» **Work item**
Write the data out again, word for word.

» **Material supplied**
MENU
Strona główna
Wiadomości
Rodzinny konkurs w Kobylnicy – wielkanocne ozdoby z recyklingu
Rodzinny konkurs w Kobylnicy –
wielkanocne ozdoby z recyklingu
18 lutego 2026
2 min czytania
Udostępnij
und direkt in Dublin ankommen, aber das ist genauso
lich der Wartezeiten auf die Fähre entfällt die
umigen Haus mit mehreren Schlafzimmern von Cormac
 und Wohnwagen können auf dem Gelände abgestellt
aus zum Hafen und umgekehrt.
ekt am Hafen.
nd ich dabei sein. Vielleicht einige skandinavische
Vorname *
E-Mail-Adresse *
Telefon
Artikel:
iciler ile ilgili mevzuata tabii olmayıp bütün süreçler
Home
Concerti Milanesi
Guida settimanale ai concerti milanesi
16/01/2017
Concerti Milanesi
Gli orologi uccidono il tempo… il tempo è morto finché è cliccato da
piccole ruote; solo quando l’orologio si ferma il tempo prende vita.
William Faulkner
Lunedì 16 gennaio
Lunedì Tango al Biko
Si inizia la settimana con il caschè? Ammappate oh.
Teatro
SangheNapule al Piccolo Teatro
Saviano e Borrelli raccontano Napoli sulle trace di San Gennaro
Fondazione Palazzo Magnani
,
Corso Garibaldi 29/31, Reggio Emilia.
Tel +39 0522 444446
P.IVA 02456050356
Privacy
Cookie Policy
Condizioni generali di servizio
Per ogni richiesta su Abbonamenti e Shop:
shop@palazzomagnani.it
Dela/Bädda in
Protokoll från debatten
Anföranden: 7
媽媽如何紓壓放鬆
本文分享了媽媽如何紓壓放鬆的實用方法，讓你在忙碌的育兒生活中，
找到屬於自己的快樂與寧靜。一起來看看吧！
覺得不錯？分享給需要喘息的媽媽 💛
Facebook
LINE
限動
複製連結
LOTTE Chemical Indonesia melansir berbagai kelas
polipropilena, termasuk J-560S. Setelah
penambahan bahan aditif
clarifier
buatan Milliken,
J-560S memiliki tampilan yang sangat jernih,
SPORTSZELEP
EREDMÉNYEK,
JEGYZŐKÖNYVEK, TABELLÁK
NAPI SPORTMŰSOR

» **Task response**
MENU
Strona główna
Wiadomości
Rodzinny konkurs w Kobylnicy – wielkanocne ozdoby z recyklingu
Rodzinny konkurs w Kobylnicy –
wielkanocne ozdoby z recyklingu
18 lutego 2026
2 min czytania
Udostępnij
und direkt in Dublin ankommen, aber das ist genauso
lich der Wartezeiten auf die Fähre entfällt die
umigen Haus mit mehreren Schlafzimmern von Cormac
 und Wohnwagen können auf dem Gelände abgestellt
aus zum Hafen und umgekehrt.
ekt am Hafen.
nd ich dabei sein. Vielleicht einige skandinavische
Vorname *
E-Mail-Adresse *
Telefon
Artikel:
iciler ile ilgili mevzuata tabii olmayıp bütün süreçler
Home
Concerti Milanesi
Guida settimanale ai concerti milanesi
16/01/2017
Concerti Milanesi
Gli orologi uccidono il tempo… il tempo è morto finché è cliccato da
piccole ruote; solo quando l’orologio si ferma il tempo prende vita.
William Faulkner
Lunedì 16 gennaio
Lunedì Tango al Biko
Si inizia la settimana con il caschè? Ammappate oh.
Teatro
SangheNapule al Piccolo Teatro
Saviano e Borrelli raccontano Napoli sulle trace di San Gennaro
Fondazione Palazzo Magnani
,
Corso Garibaldi 29/31, Reggio Emilia.
Tel +39 0522 444446
P.IVA 02456050356
Privacy
Cookie Policy
Condizioni generali di servizio
Per ogni richiesta su Abbonamenti e Shop:
shop@palazzomagnani.it
Dela/Bädda in
Protokoll från debatten
Anföranden: 7
媽媽如何紓壓放鬆
本文分享了媽媽如何紓壓放鬆的實用方法，讓你在忙碌的育兒生活中，
找到屬於自己的快樂與寧靜。一起來看看吧！
覺得不錯？分享給需要喘息的媽媽 💛
Facebook
LINE
限動
複製連結
LOTTE Chemical Indonesia melansir berbagai kelas
polipropilena, termasuk J-560S. Setelah
penambahan bahan aditif
clarifier
buatan Milliken,
J-560S memiliki tampilan yang sangat jernih,
SPORTSZELEP
EREDMÉNYEK,
JEGYZŐKÖNYVEK, TABELLÁK
NAPI SPORTMŰSOR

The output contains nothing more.